Media outlets dutifully carried the Democratic story line: Four important Republicans are backing Obama, but GOP lawmakers remain in lockstep for partisan political readings.

Obama, along with ABC News, the New York Times, the Washington Post, the Associated Press and nearly everyone who reported on the GOP support for Obamacare, left out the salient detail that these pro-"reform" Republicans are lobbyists, consultants and directors for the drug companies, hospitals and other health care corporations that stand to profit from Obama's reform.

Thompson, the former Republican governor of Wisconsin, served four years as President George W. Bush's HHS chief.

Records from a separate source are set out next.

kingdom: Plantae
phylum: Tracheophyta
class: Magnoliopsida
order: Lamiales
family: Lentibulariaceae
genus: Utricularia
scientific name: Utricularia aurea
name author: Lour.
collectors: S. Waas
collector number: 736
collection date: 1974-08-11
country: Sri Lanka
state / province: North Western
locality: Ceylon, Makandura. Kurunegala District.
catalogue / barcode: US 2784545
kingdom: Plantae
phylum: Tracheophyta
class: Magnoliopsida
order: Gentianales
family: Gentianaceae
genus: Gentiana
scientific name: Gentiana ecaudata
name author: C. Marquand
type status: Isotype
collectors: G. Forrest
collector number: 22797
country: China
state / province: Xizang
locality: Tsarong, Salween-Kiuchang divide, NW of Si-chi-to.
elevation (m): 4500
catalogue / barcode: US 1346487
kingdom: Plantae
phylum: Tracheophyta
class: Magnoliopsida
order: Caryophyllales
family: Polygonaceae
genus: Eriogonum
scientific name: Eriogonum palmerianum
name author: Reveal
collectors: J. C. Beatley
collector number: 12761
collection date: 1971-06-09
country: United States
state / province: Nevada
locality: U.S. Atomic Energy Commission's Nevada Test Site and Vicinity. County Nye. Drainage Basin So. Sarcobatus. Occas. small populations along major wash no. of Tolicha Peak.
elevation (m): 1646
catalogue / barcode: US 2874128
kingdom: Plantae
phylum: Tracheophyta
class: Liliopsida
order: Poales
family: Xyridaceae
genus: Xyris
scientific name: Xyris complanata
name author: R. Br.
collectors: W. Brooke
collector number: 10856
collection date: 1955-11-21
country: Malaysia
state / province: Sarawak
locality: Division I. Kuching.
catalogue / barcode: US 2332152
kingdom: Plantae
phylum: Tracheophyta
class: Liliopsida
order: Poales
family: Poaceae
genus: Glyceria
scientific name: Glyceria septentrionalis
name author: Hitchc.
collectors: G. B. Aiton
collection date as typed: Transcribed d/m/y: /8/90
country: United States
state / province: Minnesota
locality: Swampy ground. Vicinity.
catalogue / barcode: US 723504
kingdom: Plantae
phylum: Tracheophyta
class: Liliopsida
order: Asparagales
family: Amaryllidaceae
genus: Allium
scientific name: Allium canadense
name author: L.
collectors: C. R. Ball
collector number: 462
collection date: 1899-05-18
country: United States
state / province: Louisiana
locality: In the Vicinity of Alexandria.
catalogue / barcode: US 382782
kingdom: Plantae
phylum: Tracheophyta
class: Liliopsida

Now Thompson is a health care consultant at the lobbying firm Akin Gump, whose clients include insurer Aetna, many drug makers, device makers and hospitals.

Pharmaceutical companies and hospitals are sure to see profits improve from a bill like the current Senate measure. Health insurers like Aetna are walking a fine line between disaster (a government option for health insurance) and a corporate dream come true (the individual mandate). It's naive to imagine Thompson doesn't have his clients' interests in mind in endorsing Obamacare.

Sullivan was George H.W. Bush's HHS secretary in the 1990s. In 2008, Sullivan made $220,000 as a director for four health care companies, including the biotech firm Biosante Pharmaceuticals, where he was chairman of the board, according to Forbes. His total 2008 compensation from these companies (with options and other non-cash compensation) was more than $1 million. He has recently served as a director at Bristol-Myers Squibb and Cigna.

These companies all stand to profit from "reform" legislation that would mandate health insurance, subsidize private insurance and provide more drug subsidies. They are paying Sullivan, and Sullivan is supporting "reform" legislation.

Sullivan leveraged his public service into a private fortune helping big drug makers and insurance companies boost their profits. He is precisely the sort of revolving-door corporate consultant whom candidate Obama accused of corrupting the political system. But now he is on Obama's side, so Sullivan is a "distinguished leader" exhibiting "the spirit of national purpose," in Obama's words.

Frist is a partner in a private investment firm that bets on health care companies -- and on regulation. The firm's Web site reads: "With deep expertise in the healthcare reimbursement and regulatory environments, the Cressey & Company team has invested in almost every for-profit niche of healthcare."

So Frist gets rich by helping pick the health care companies that will get rich. Now he's backing Obamacare -- and winning praise for it.

And Dole, as this column discussed last Friday, is a health care lobbyist for the downtown firm Alston & Bird, which represents drug makers and insurers. The media have something of a blackout on his conflicts of interest, instead using him to cudgel the current GOP leadership for lacking this sort of "bipartisanship."

All of these pro-"reform" Republicans would say their support for Obamacare is not related to their financial interests. But the White House has declared the profit motive sufficient to discredit criticism of "reform." White House aide Linda Douglass (the woman who called in August for citizens to report "fishy" e-mails about proposed health care regulations) dismissed a recent critical report by health insurers as "distorted" and "dishonest," stating: "It comes on the eve of a vote that will reduce the industry's profits."

But Obama has been holding out as heroes these four Republicans supporting a plan that will likely enhance their personal profits. Maybe ulterior motives only matter if you're opposing the White House.